Project

Profile

Help

Bug #4786

accumulator value of root node is wrong when not using streaming

Added by Martin Honnen about 1 year ago. Updated 7 months ago.

Status:
Closed
Priority:
Normal
Assignee:
-
Category:
XSLT conformance
Sprint/Milestone:
-
Start date:
2020-10-07
Due date:
% Done:

100%

Estimated time:
Legacy ID:
Applies to branch:
10, 9.9, trunk
Fix Committed on Branch:
10, 9.9, trunk
Fixed in Maintenance Release:
Platforms:

Description

It seems that Saxon Java (tested with Saxon 10.2 HE and EE) wrongly computes the accumulator-before value of the root node of a tree e.g. for the example document

<?xml version="1.0" encoding="UTF-8"?>
<foo/>

and the sample stylesheet

<?xml version="1.0" encoding="UTF-8"?>
<xsl:stylesheet xmlns:xsl="http://www.w3.org/1999/XSL/Transform"
    xmlns:xs="http://www.w3.org/2001/XMLSchema"
    exclude-result-prefixes="#all"
    version="3.0">
    
    <xsl:output indent="yes" omit-xml-declaration="yes"/>
    
    <xsl:accumulator name="a1" as="xs:string" initial-value="'init'" streamable="yes">
        <xsl:accumulator-rule match="document-node()" select="$value || ', ' || 'matched root /'"/>
        <xsl:accumulator-rule match="node()" select="$value || ', ' || 'matched node /' || ancestor-or-self::node()/node-name() => string-join('/')"/>
    </xsl:accumulator>
    
    <xsl:param name="p1">
        <foo/>
    </xsl:param>
    
    <xsl:template name="xsl:initial-template">
        <xsl:source-document href="sample1.xml" streamable="yes" use-accumulators="a1">
            <xsl:apply-templates select="." mode="accu-test"/>
        </xsl:source-document>
    </xsl:template>
    
    <xsl:mode name="accu-test" streamable="yes"/>
    
    <xsl:template match="." mode="accu-test">
        <processed node="/{ancestor-or-self::node()/node-name() => string-join('/')}" accumulator-value="{accumulator-before('a1')}"/>
        <xsl:apply-templates mode="#current"/>
    </xsl:template>
    
</xsl:stylesheet>

processing with streaming gives the (in my view correct) result

<processed node="/" accumulator-value="init, matched root /"/>
<processed node="/foo" accumulator-value="init, matched root /, matched node /foo"/>

while processing without streaming gives the wrong result for the value of the accumulator on the root node:

<processed node="/" accumulator-value="init"/>
<processed node="/foo" accumulator-value="init, matched root /, matched node /foo"/>

Somehow the value output for the root node is only the initial value but the matching rule's select expression doesn't seem to be applied when giving the accumulator value for the root, although for the child node the value added by the rule for the root node is included.

History

#1 Updated by Michael Kay about 1 year ago

I suspect this is a consequence of the buffering that is performed when processing the start of a streamed document. In order to ensure that the expression N instance of Tis streamable, including the caseN instance of document-node(element(E)), the startDocument event is not processed until the first element start tag is encountered. This also ensures that the function unparsed-entity-uri()works at all times, including while processing the document start. This buffering means that comments and processing instructions encountered before the first element are accumulated in memory before dealing with thestartDocument()` event.

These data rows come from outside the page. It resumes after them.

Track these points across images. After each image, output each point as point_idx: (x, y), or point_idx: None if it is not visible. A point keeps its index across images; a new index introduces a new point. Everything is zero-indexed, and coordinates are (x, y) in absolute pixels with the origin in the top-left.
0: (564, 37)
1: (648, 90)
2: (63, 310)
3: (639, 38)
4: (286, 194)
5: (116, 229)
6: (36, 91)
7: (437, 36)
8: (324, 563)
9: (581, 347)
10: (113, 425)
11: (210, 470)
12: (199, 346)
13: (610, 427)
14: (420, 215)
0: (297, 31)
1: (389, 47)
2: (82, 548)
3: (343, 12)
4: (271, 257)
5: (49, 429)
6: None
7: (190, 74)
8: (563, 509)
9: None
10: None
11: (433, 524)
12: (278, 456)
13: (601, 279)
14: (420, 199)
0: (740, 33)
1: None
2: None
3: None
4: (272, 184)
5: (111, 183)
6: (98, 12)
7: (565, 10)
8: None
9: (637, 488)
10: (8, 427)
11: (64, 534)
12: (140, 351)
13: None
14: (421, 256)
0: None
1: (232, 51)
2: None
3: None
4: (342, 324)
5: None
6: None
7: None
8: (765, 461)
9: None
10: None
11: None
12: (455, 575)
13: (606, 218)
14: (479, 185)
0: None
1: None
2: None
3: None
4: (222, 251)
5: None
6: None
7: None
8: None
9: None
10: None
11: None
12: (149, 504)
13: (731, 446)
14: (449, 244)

#2 Updated by Martin Honnen about 1 year ago

The issue is, that in my view, Saxon Java gets it right with streaming but wrong without streaming.

I am not quite sure about your last comment, it seems to explain why with streaming a slightly different processing approach might produce a different result.

But Saxon-JS 2, for instance, which doesn't support streaming, gives the result

<processed node="/" accumulator-value="init, matched root /"/>
<processed node="/foo" accumulator-value="init, matched root /, matched node /foo"/>

that is, the same result that Saxon Java gives with streaming.

Thus, this also suggest the problem is in the non-streaming accumulator implementation of Saxon Java.

#3 Updated by Michael Kay about 1 year ago

I'm just working on it now, as it happens, and yes, you are right.

Added test cases accumulator-087 and accumulator-087s for the unstreamed and streamed cases respectively.

#4 Updated by Michael Kay about 1 year ago

The problem is that in the AccumulatorData data structure, we actually store two accumulator values associated with the "before document-node" event: the first is the initial value, the second is the value after processing the accumulator rule that matches the document node. We store the accumulator values for the document as an ordered list and find the appropriate value using a binary-chop algorithm. When there are two values with the same key this algorithm can choose either of the two values unpredictably and with this dataset it is choosing the wrong one.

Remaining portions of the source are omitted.